Comme le raconte Alessandro De Luca, DSI de la division healthcare de Merck, l’industriel a commencé à introduire l’IA dans sa chaîne logistique il y a 4 ans quand il a pris conscience de la complexité croissante des flux de données impliqués. Il s’est en particulier appuyé sur la plateforme de Supply Chain Management d’Aera Technology basée sur l’IA et conçue pour le secteur pharmaceutique. A l’instar des robots crawlers du moteur de recherche de Google, ce logiciel scanne plusieurs fois par jours les 42 ERP de l’entreprise pour en agréger les données concernant les commandes en cours, les achats aux fournisseurs, la gestion des stocks, etc.
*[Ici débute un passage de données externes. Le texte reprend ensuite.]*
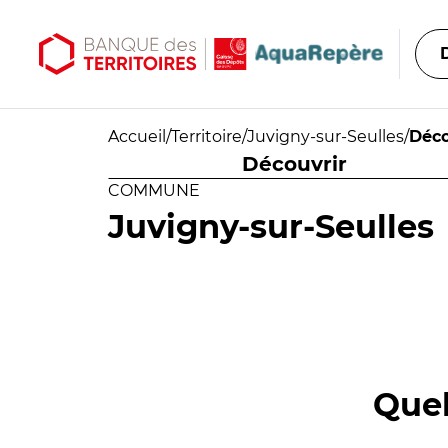
Aller au contenu principal
Aller au menu principal
Accueil
/
Territoire
/
Juvigny-sur-Seulles
/
Déco
Découvrir
COMMUNE
Juvigny-sur-Seulles
Quel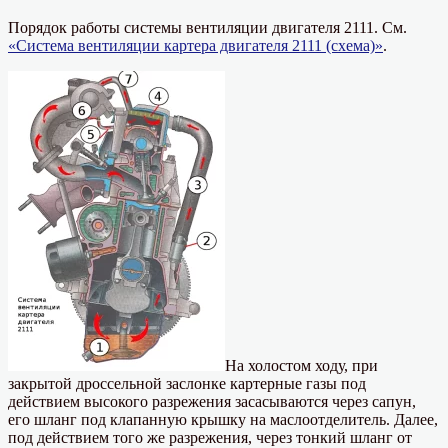
Порядок работы системы вентиляции двигателя 2111. См.
«Система вентиляции картера двигателя 2111 (схема)»
.
На холостом ходу, при
закрытой дроссельной заслонке картерные газы под
действием высокого разрежения засасываются через сапун,
его шланг под клапанную крышку на маслоотделитель. Далее,
под действием того же разрежения, через тонкий шланг от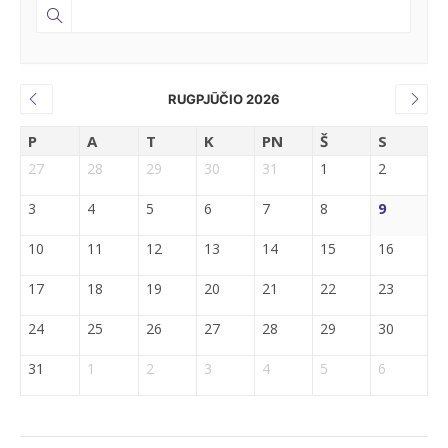
RUGPJŪČIO 2026
P
A
T
K
PN
Š
S
27
28
29
30
31
1
2
3
4
5
6
7
8
9
10
11
12
13
14
15
16
17
18
19
20
21
22
23
24
25
26
27
28
29
30
31
1
2
3
4
5
6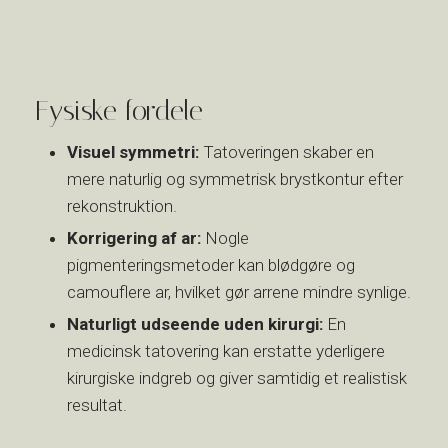
Fysiske fordele
Visuel symmetri:
Tatoveringen skaber en
mere naturlig og symmetrisk brystkontur efter
rekonstruktion.
Korrigering af ar:
Nogle
pigmenteringsmetoder kan blødgøre og
camouflere ar, hvilket gør arrene mindre synlige.
Naturligt udseende uden kirurgi:
En
medicinsk tatovering kan erstatte yderligere
kirurgiske indgreb og giver samtidig et realistisk
resultat.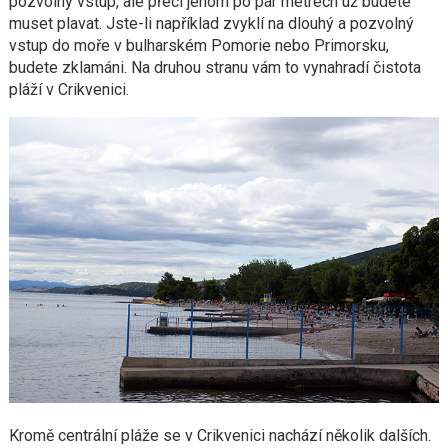
pozvolný vstup, ale přeci jenom po pár metrech už budete
muset plavat. Jste-li například zvyklí na dlouhý a pozvolný
vstup do moře v bulharském Pomorie nebo Primorsku,
budete zklamáni. Na druhou stranu vám to vynahradí čistota
pláží v Crikvenici.
Kromě centrální pláže se v Crikvenici nachází několik dalších.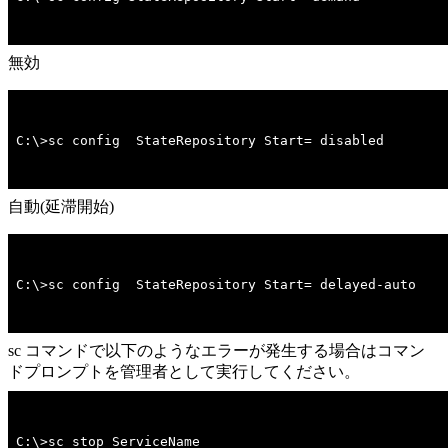
無効
C:\>sc config  StateRepository Start= disabled
自動(延滞開始)
C:\>sc config  StateRepository Start= delayed-auto
sc コマンドで以下のようなエラーが発生する場合はコマン
ドプロンプトを管理者として実行してください。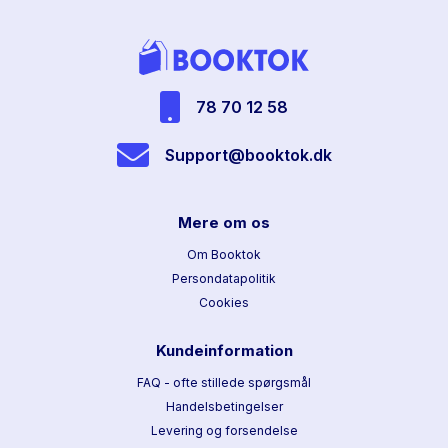
78 70 12 58
Support@booktok.dk
Mere om os
Om Booktok
Persondatapolitik
Cookies
Kundeinformation
FAQ - ofte stillede spørgsmål
Handelsbetingelser
Levering og forsendelse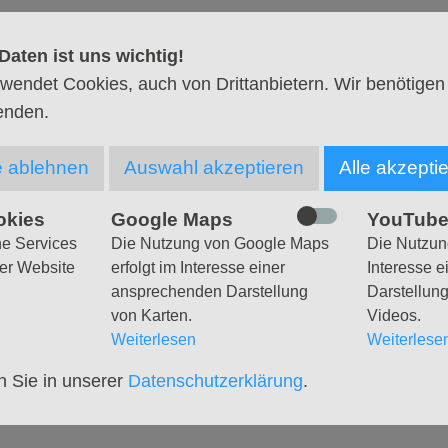
st:innen nach Eimsbüttel in die Christuskirche
eindemitgliedern samstäglich ein neues
Daten ist uns wichtig!
en.
wendet Cookies, auch von Drittanbietern. Wir benötigen
enden.
inden jeden Samstag-Abend in den Sommerferien
servierung ist nicht erforderlich, der Eintritt ist frei.
e ablehnen
Auswahl akzeptieren
Alle akzepti
he den Klängen unserer Beckerath-Orgel. Der
chenmusik
finanziert den Eimsbütteler Orgelsommer.
okies
Google Maps
YouTub
he Services
Die Nutzung von Google Maps
Die Nutzung
er Website
erfolgt im Interesse einer
Interesse 
ORGEL­SOMMER-KO
ansprechenden Darstellung
Darstellun
von Karten.
Videos.
Weiterlesen
Weiterlese
XXIV. Eimsbü
n Sie in unserer
Datenschutzerklärung
.
Hier siehst Du das aktuel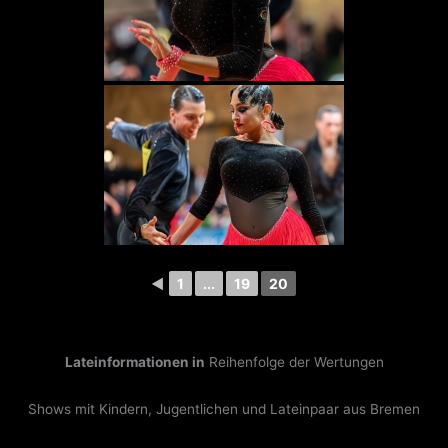
◄
1
...
19
20
Lateinformationen in
Reihenfolge der Wertungen
Shows mit Kindern, Jugentlichen und Lateinpaar aus Bremen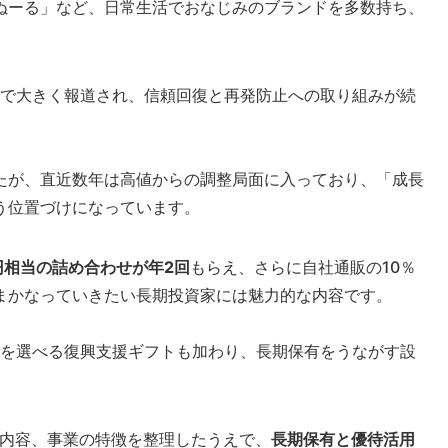
ぬーる」など、日常生活でおなじみのブランドを多数持ち、
題で大きく報道され、信頼回復と再発防止への取り組みが続
たが、直近数年は高値からの調整局面に入っており、「成長
う位置づけになっています。
0円相当の詰め合わせが年2回
もらえ、さらに自社通販の10％
まかなっていきたい長期投資家には魅力的な内容です。
品を選べる復興支援ギフトも加わり、長期保有をうながす設
待内容、事業の特徴を整理したうえで、
長期保有と優待活用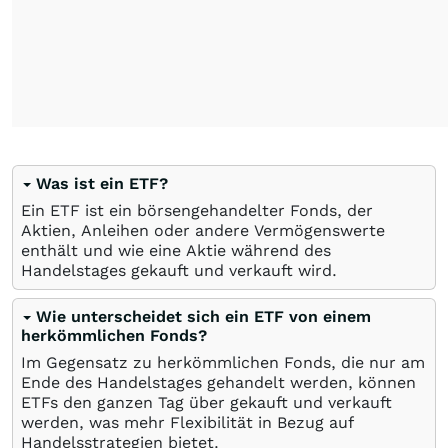
Was ist ein ETF?
Ein ETF ist ein börsengehandelter Fonds, der
Aktien, Anleihen oder andere Vermögenswerte
enthält und wie eine Aktie während des
Handelstages gekauft und verkauft wird.
Wie unterscheidet sich ein ETF von einem
herkömmlichen Fonds?
Im Gegensatz zu herkömmlichen Fonds, die nur am
Ende des Handelstages gehandelt werden, können
ETFs den ganzen Tag über gekauft und verkauft
werden, was mehr Flexibilität in Bezug auf
Handelsstrategien bietet.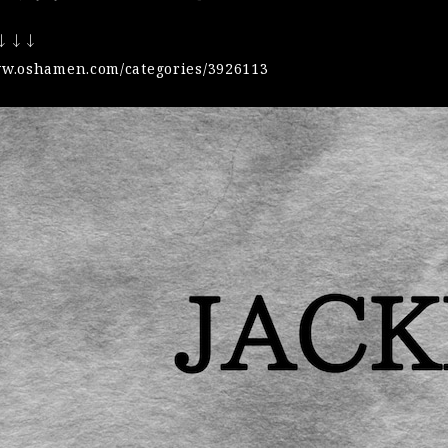
 ↓↓↓
ww.oshamen.com/categories/3926113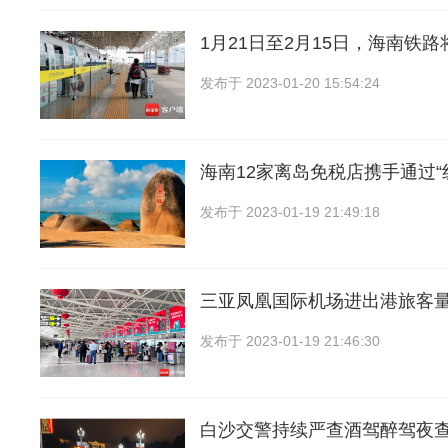
1月21日至2月15日，海南铁
发布于
2023-01-20 15:54:24
海南12家离岛免税店携手通过“
发布于
2023-01-19 21:49:18
三亚凤凰国际机场进出港旅客
发布于
2023-01-19 21:46:30
白沙交警持续严查酒驾醉驾夜查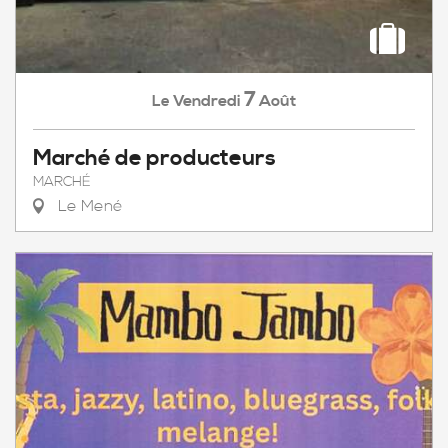
7
Vendredi
Août
Le
Marché de producteurs
MARCHÉ
Le Mené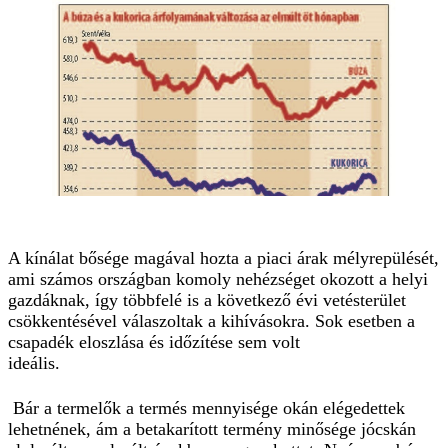
A kínálat bősége magával hozta a piaci árak mélyrepülését,
ami számos országban komoly nehézséget okozott a helyi
gazdáknak, így többfelé is a következő évi vetésterület
csökkentésével válaszoltak a kihívásokra. Sok esetben a
csapadék eloszlása és időzítése sem volt
ideális.
Bár a termelők a termés mennyisége okán elégedettek
lehetnének, ám a betakarított termény minősége jócskán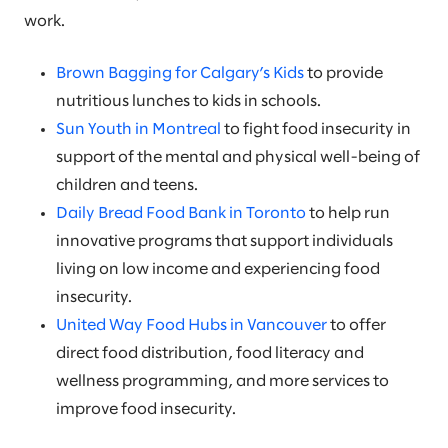
work.
Brown Bagging for Calgary’s Kids
to provide
nutritious lunches to kids in schools.
Sun Youth in Montreal
to fight food insecurity in
support of the mental and physical well-being of
children and teens.
Daily Bread Food Bank in Toronto
to help run
innovative programs that support individuals
living on low income and experiencing food
insecurity.
United Way Food Hubs in Vancouver
to offer
direct food distribution, food literacy and
wellness programming, and more services to
improve food insecurity.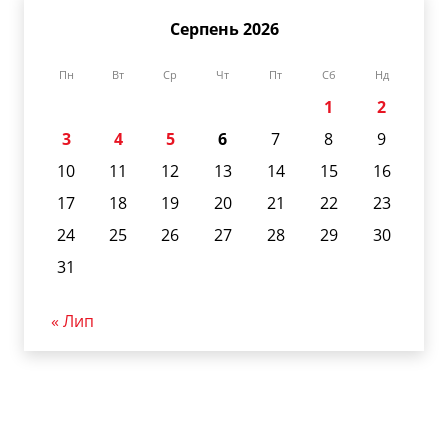
Серпень 2026
Пн
Вт
Ср
Чт
Пт
Сб
Нд
1
2
3
4
5
6
7
8
9
10
11
12
13
14
15
16
17
18
19
20
21
22
23
24
25
26
27
28
29
30
31
« Лип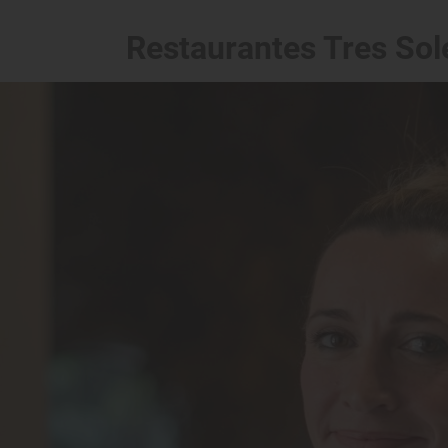
Restaurantes Tres Sol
L’IA identifie et analyse ainsi les éventuelles ruptures de produits ou goulets d’étranglement, par exemple. Elle propose ensuite des actions destinées à redresser la barre : commander davantage de produits de base, infléchir la production ou rerouter certaines commandes. « L’IA identifie des indices invisibles à l’œil humain du fait du volume de données traité, précise Alessandro De Luca. Les recommandations prennent la forme d’un unique tableau de synthèse pour que les équipes puissent réagir facilement et rapidement. »

Une dose de machine learning et une dose de cloud

Cette approche prescriptive évite aux responsables de la planification de la demande l’effort considérable de s’occuper eux-mêmes de ces problèmes. « Le système travaille beaucoup pour eux, explique Shariq Mansoor, CTO d’Aera.  Nous harmonisons la donnée dans un contexte business. » Les algorithmes de machine learning de l’éditeur redéfinissent le système pour réduire les erreurs qui peuvent entraver la supply chain de Merck et de ses clients. Par ailleurs, le logiciel est hébergé dans le cloud d’Amazon AWS pour disposer de la souplesse et des possibilités de passage à l’échelle du service.

Le DSI de Merck estime que près de 4 000 employés fouillent quotidiennement 1,2 milliard de lignes de données de supply chain avec le logiciel d’Aera. Il aimerait malgré tout qu’ils soient plus nombreux car l’IA a déjà permis de renforcer le service de la supply chain en réduisant entre autres l’inventaire et en assurant la livraison complète en temps et en heure des produits pharmaceutiques. Merck utilise une autre IA, celle de Tracelink pour optimizer la distribution dite du dernier kilomètre. Vers ses partenaires que sont les hôpitaux, les grossistes et les pharmacies comme celles de CVS Health. L’entreprise teste en ce moment la capacité du logiciel à diminuer les ruptures de stock de produits d’oncologie. Le DSI aimerait par ailleurs injecter dans le système des données extérieures pour en extraire encore plus de valeur. « Le défi ce n’est pas la technologie, mais les employés et la donnée, » affirme-t-il.

L’IA, compagnon idéal de la supplychain

Selon IDC, la moitié des supply chains industrielles auront investi dans l’IA d’ici 2021 avec des gains de productivité de l’ordre de 15% à la clé. Les chaînes logistiques et la supply chain industrielles sont des cibles de choix pour ces technologies qui permettent d’assurer l’arrivée à destination des produits industriels, mais aussi des composants et des matières premières. Et pour des géants industriels comme Merck, améliorer l’efficacité de la supply chain même de quelques pourcents peut se traduire en millions de dollars sur la ligne de résultats. Pour le DSI de Merck, l’utilisation de l’IA dans son entreprise est aussi un moyen de démontrer comment cette technologie peut aider les humains à prendre de meilleures décisions.